DNS Resolution
Topic 49

DNS Resolution

Networking/Services

DNS resolution turns a name like api.example.com into an IP address an application can connect to. On Linux this is not one lookup against one server. The C library asks the Name Service Switch, which consults sources in a configured order — local files, then DNS, sometimes more — before any packet leaves the host.

The operational consequence: /etc/resolv.conf is rarely the source of truth on a modern Ubuntu box. It is usually a symlink to a file managed by systemd-resolved or NetworkManager. Editing it by hand works until the next network event, then your changes vanish and resolution breaks in ways that look random.

The resolver path through NSS

A program calls getaddrinfo() in glibc. glibc does not go straight to DNS. It reads /etc/nsswitch.conf and walks the hosts: line left to right. On Debian and Ubuntu that line typically reads files dns or, with systemd-resolved active, files resolve [!UNAVAIL=return] dns.

Order matters. With files first, an entry in /etc/hosts wins over any DNS record, no matter what the authoritative server says. This is why a stale /etc/hosts line silently shadows production DNS, and why dig — which queries DNS directly and ignores NSS — disagrees with what the application actually resolves.

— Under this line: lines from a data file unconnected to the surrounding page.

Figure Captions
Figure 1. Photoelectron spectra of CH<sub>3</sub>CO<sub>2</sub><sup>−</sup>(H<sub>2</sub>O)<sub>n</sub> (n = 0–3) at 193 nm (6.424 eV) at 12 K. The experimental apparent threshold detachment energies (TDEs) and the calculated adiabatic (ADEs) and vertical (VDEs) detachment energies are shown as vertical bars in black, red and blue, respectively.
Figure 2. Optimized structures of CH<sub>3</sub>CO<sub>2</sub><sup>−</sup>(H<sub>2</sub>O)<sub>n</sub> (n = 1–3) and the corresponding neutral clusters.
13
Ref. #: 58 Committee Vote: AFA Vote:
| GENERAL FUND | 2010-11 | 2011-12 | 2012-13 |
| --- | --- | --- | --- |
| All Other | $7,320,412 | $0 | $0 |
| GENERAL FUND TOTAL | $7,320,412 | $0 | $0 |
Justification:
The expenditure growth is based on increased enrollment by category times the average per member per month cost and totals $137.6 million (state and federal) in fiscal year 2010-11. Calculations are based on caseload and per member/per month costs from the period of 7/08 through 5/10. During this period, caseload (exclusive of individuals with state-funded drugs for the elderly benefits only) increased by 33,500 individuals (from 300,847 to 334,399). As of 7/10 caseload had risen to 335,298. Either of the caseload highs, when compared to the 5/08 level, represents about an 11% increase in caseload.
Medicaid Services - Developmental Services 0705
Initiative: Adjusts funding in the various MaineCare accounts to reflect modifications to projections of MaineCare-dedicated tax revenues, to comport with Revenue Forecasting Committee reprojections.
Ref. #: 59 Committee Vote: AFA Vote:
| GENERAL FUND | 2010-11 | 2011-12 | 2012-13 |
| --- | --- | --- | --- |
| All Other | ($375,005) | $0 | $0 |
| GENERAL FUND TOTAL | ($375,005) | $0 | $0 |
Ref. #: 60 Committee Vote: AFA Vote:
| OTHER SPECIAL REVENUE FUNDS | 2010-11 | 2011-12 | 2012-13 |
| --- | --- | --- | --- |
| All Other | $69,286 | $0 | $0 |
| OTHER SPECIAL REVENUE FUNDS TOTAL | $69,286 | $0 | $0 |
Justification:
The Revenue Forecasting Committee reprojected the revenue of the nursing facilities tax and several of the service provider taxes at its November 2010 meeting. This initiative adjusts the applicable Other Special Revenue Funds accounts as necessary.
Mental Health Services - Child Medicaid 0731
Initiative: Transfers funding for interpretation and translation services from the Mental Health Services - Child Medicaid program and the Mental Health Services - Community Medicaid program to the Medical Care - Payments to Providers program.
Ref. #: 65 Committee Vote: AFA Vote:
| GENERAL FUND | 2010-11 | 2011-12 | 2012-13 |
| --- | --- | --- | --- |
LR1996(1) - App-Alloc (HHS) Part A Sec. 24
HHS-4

# the hosts line decides source order
grep ^hosts /etc/nsswitch.conf
# hosts: files resolve [!UNAVAIL=return] dns

Why /etc/resolv.conf is managed

The classic resolver reads up to three nameserver lines and a search domain list from /etc/resolv.conf. The file still exists, but on most current systems a daemon owns it. Three managers compete for that role: the older resolvconf package, NetworkManager on desktops, and systemd-resolved on Ubuntu Server since 18.04.

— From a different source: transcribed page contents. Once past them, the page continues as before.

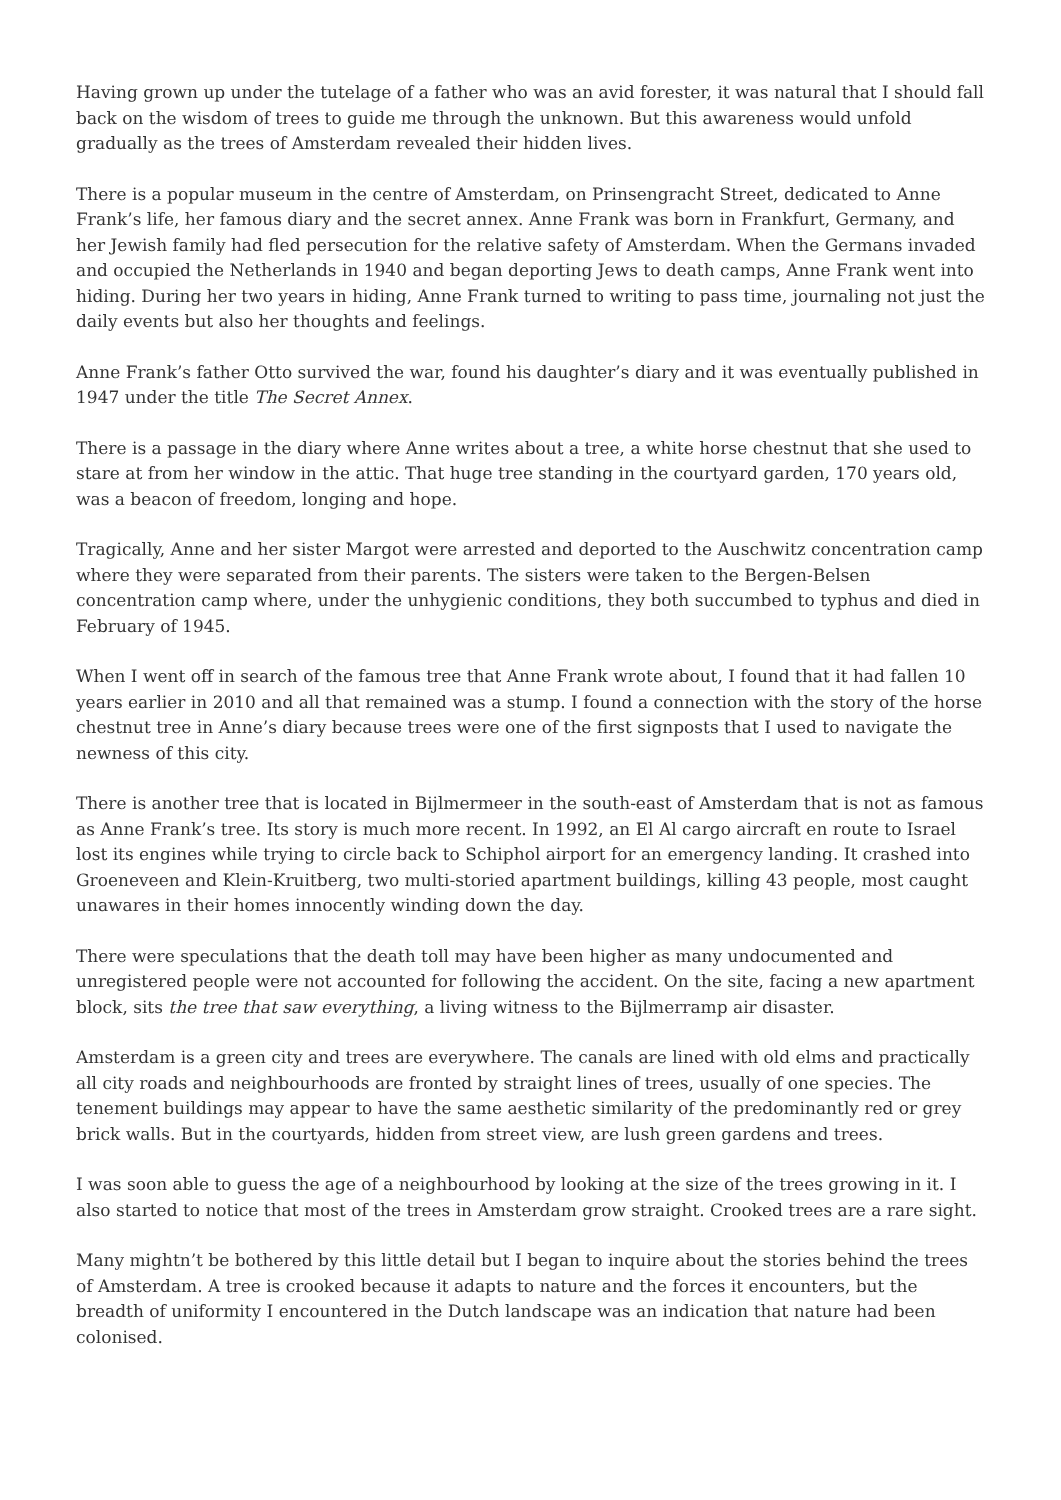Having grown up under the tutelage of a father who was an avid forester, it was natural that I should fall back on the wisdom of trees to guide me through the unknown. But this awareness would unfold gradually as the trees of Amsterdam revealed their hidden lives.
There is a popular museum in the centre of Amsterdam, on Prinsengracht Street, dedicated to Anne Frank’s life, her famous diary and the secret annex. Anne Frank was born in Frankfurt, Germany, and her Jewish family had fled persecution for the relative safety of Amsterdam. When the Germans invaded and occupied the Netherlands in 1940 and began deporting Jews to death camps, Anne Frank went into hiding. During her two years in hiding, Anne Frank turned to writing to pass time, journaling not just the daily events but also her thoughts and feelings.
Anne Frank’s father Otto survived the war, found his daughter’s diary and it was eventually published in 1947 under the title The Secret Annex.
There is a passage in the diary where Anne writes about a tree, a white horse chestnut that she used to stare at from her window in the attic. That huge tree standing in the courtyard garden, 170 years old, was a beacon of freedom, longing and hope.
Tragically, Anne and her sister Margot were arrested and deported to the Auschwitz concentration camp where they were separated from their parents. The sisters were taken to the Bergen-Belsen concentration camp where, under the unhygienic conditions, they both succumbed to typhus and died in February of 1945.
When I went off in search of the famous tree that Anne Frank wrote about, I found that it had fallen 10 years earlier in 2010 and all that remained was a stump. I found a connection with the story of the horse chestnut tree in Anne’s diary because trees were one of the first signposts that I used to navigate the newness of this city.
There is another tree that is located in Bijlmermeer in the south-east of Amsterdam that is not as famous as Anne Frank’s tree. Its story is much more recent. In 1992, an El Al cargo aircraft en route to Israel lost its engines while trying to circle back to Schiphol airport for an emergency landing. It crashed into Groeneveen and Klein-Kruitberg, two multi-storied apartment buildings, killing 43 people, most caught unawares in their homes innocently winding down the day.
There were speculations that the death toll may have been higher as many undocumented and unregistered people were not accounted for following the accident. On the site, facing a new apartment block, sits the tree that saw everything, a living witness to the Bijlmerramp air disaster.
Amsterdam is a green city and trees are everywhere. The canals are lined with old elms and practically all city roads and neighbourhoods are fronted by straight lines of trees, usually of one species. The tenement buildings may appear to have the same aesthetic similarity of the predominantly red or grey brick walls. But in the courtyards, hidden from street view, are lush green gardens and trees.
I was soon able to guess the age of a neighbourhood by looking at the size of the trees growing in it. I also started to notice that most of the trees in Amsterdam grow straight. Crooked trees are a rare sight.
Many mightn’t be bothered by this little detail but I began to inquire about the stories behind the trees of Amsterdam. A tree is crooked because it adapts to nature and the forces it encounters, but the breadth of uniformity I encountered in the Dutch landscape was an indication that nature had been colonised.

Check what owns the file before touching it. If it points into /run, a daemon regenerates it on every link change, lease renewal, or VPN connect. Hand edits to a generated file are overwritten without warning.

# is resolv.conf real or a symlink to a stub?
ls -l /etc/resolv.conf
# -> ../run/systemd/resolve/stub-resolv.conf
# nameserver 127.0.0.53 means systemd-resolved owns DNS

systemd-resolved and the stub at 127.0.0.53

systemd-resolved runs a stub resolver listening on 127.0.0.53:53. Applications send queries there; the daemon forwards them to the real upstream servers it learned from DHCP, Netplan, or static config. This indirection enables split DNS: queries for an internal domain route to a corporate server while everything else goes to a public resolver.

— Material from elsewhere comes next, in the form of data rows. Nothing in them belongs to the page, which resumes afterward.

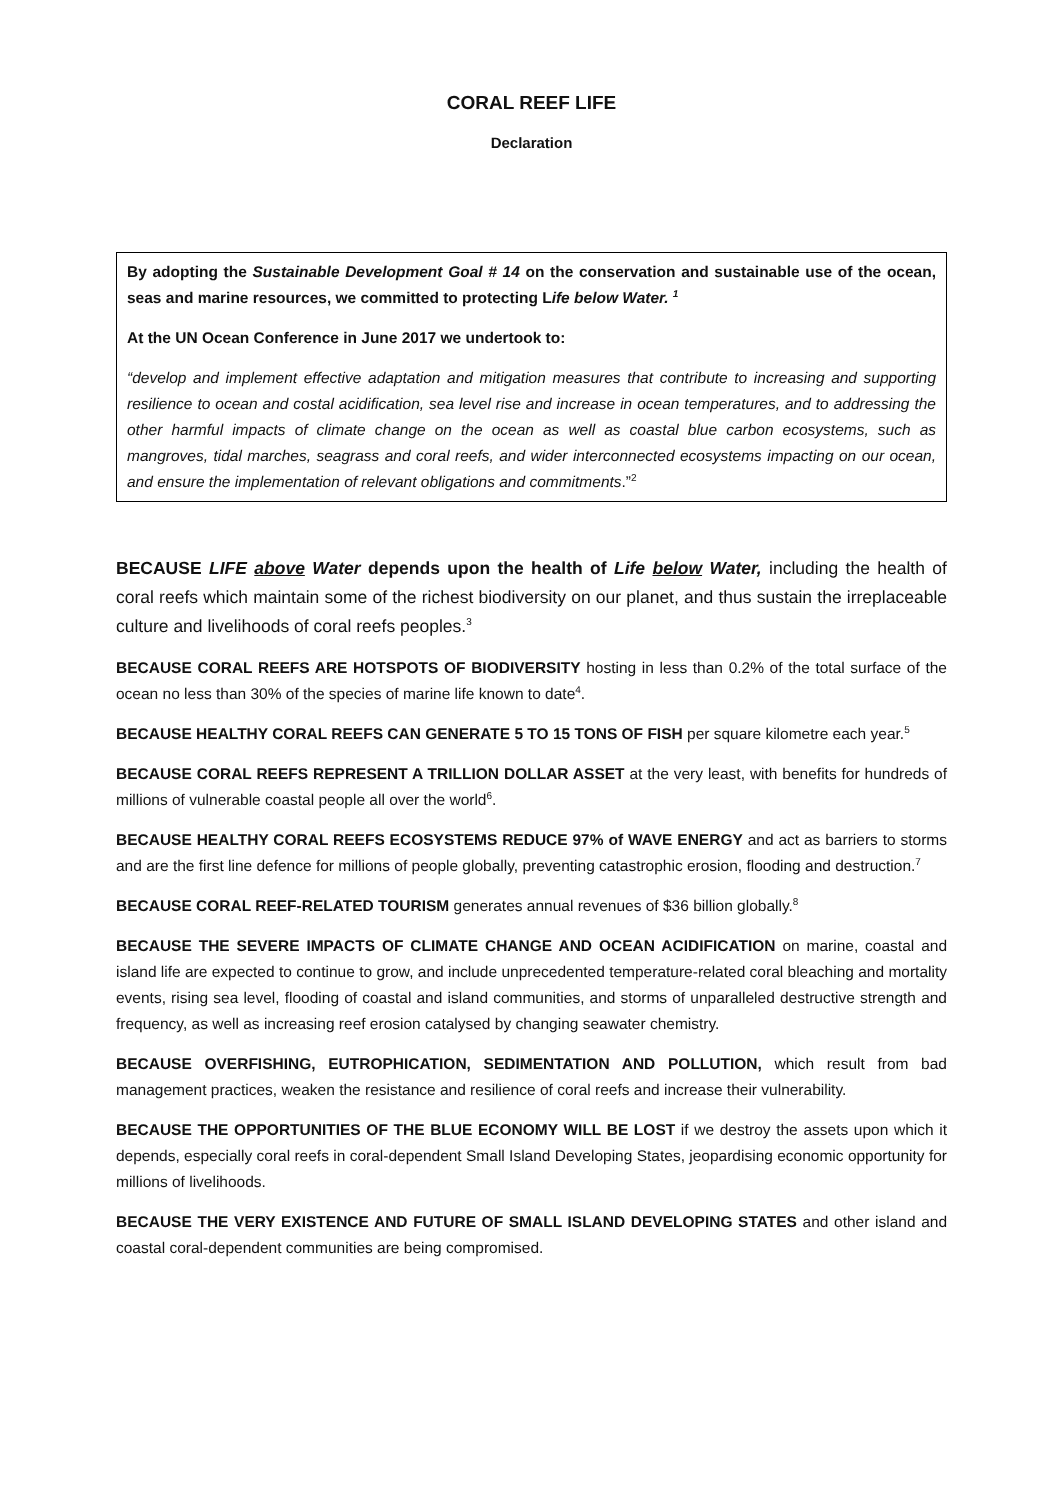CORAL REEF LIFE
Declaration
By adopting the Sustainable Development Goal # 14 on the conservation and sustainable use of the ocean, seas and marine resources, we committed to protecting Life below Water. <sup>1</sup>
At the UN Ocean Conference in June 2017 we undertook to:
“develop and implement effective adaptation and mitigation measures that contribute to increasing and supporting resilience to ocean and costal acidification, sea level rise and increase in ocean temperatures, and to addressing the other harmful impacts of climate change on the ocean as well as coastal blue carbon ecosystems, such as mangroves, tidal marches, seagrass and coral reefs, and wider interconnected ecosystems impacting on our ocean, and ensure the implementation of relevant obligations and commitments.”<sup>2</sup>
BECAUSE LIFE above Water depends upon the health of Life below Water, including the health of coral reefs which maintain some of the richest biodiversity on our planet, and thus sustain the irreplaceable culture and livelihoods of coral reefs peoples.<sup>3</sup>
BECAUSE CORAL REEFS ARE HOTSPOTS OF BIODIVERSITY hosting in less than 0.2% of the total surface of the ocean no less than 30% of the species of marine life known to date<sup>4</sup>.
BECAUSE HEALTHY CORAL REEFS CAN GENERATE 5 TO 15 TONS OF FISH per square kilometre each year.<sup>5</sup>
BECAUSE CORAL REEFS REPRESENT A TRILLION DOLLAR ASSET at the very least, with benefits for hundreds of millions of vulnerable coastal people all over the world<sup>6</sup>.
BECAUSE HEALTHY CORAL REEFS ECOSYSTEMS REDUCE 97% of WAVE ENERGY and act as barriers to storms and are the first line defence for millions of people globally, preventing catastrophic erosion, flooding and destruction.<sup>7</sup>
BECAUSE CORAL REEF-RELATED TOURISM generates annual revenues of $36 billion globally.<sup>8</sup>
BECAUSE THE SEVERE IMPACTS OF CLIMATE CHANGE AND OCEAN ACIDIFICATION on marine, coastal and island life are expected to continue to grow, and include unprecedented temperature-related coral bleaching and mortality events, rising sea level, flooding of coastal and island communities, and storms of unparalleled destructive strength and frequency, as well as increasing reef erosion catalysed by changing seawater chemistry.
BECAUSE OVERFISHING, EUTROPHICATION, SEDIMENTATION AND POLLUTION, which result from bad management practices, weaken the resistance and resilience of coral reefs and increase their vulnerability.
BECAUSE THE OPPORTUNITIES OF THE BLUE ECONOMY WILL BE LOST if we destroy the assets upon which it depends, especially coral reefs in coral-dependent Small Island Developing States, jeopardising economic opportunity for millions of livelihoods.
BECAUSE THE VERY EXISTENCE AND FUTURE OF SMALL ISLAND DEVELOPING STATES and other island and coastal coral-dependent communities are being compromised.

DNS is configured per link, not globally. Each interface carries its own nameservers and search domains, and a VPN can register a routing domain so only matching names use its DNS. Set persistent DNS through Netplan rather than poking the daemon, because Netplan renders the systemd-resolved config on netplan apply.

# /etc/netplan/01-netcfg.yaml — DNS per interface
network:
  ethernets:
    eth0:
      nameservers:
        addresses: [10.0.0.2, 1.1.1.1]
        search: [corp.example.com]
# sudo netplan apply  (re-renders resolved config)

Caching, TTLs, and flushing

systemd-resolved caches positive and negative answers, honoring each record's time-to-live. A record with a 300-second TTL stays cached for five minutes; a negative answer (NXDOMAIN) is cached too, so a name that did not exist when you first asked stays "missing" until its TTL expires. glibc itself does not cache, so without resolved there is no host-level cache unless you run one — dnsmasq or unbound.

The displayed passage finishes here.